Dataset records

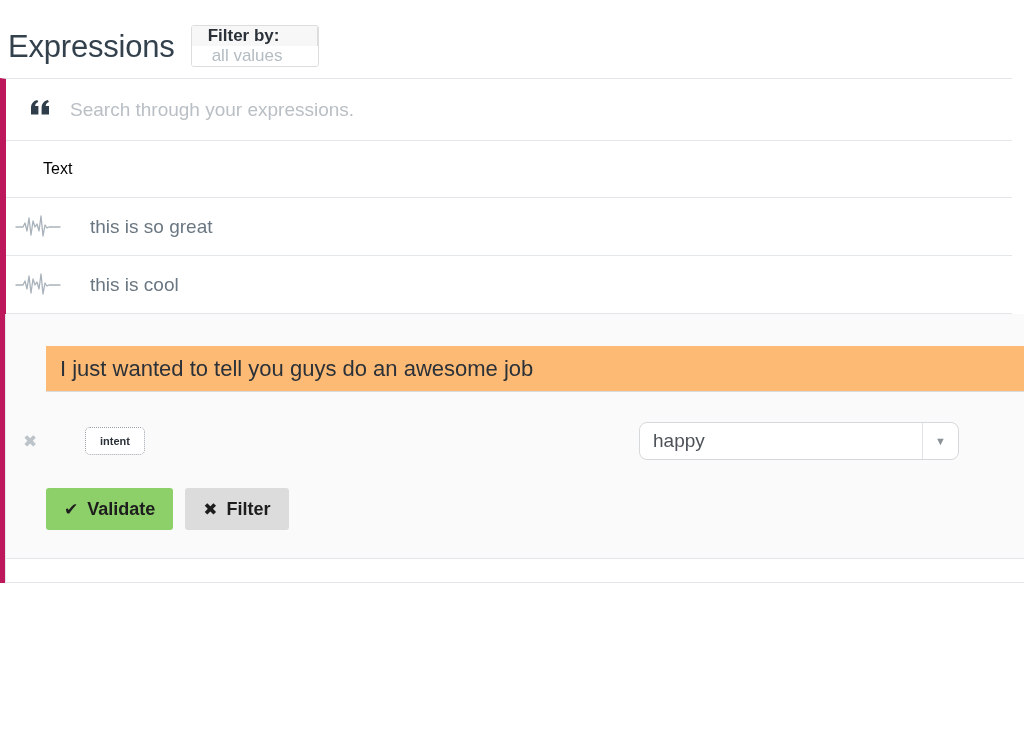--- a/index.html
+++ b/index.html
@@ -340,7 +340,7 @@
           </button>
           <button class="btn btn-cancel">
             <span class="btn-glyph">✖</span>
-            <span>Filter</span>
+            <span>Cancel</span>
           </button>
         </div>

**Assigned task:** The copy must match every line of the data exactly and contain no pictures.

**Answer to this problem:**
--- a/index.html
+++ b/index.html
@@ -340,7 +340,7 @@
           </button>
           <button class="btn btn-cancel">
             <span class="btn-glyph">✖</span>
-            <span>Filter</span>
+            <span>Cancel</span>
           </button>
         </div>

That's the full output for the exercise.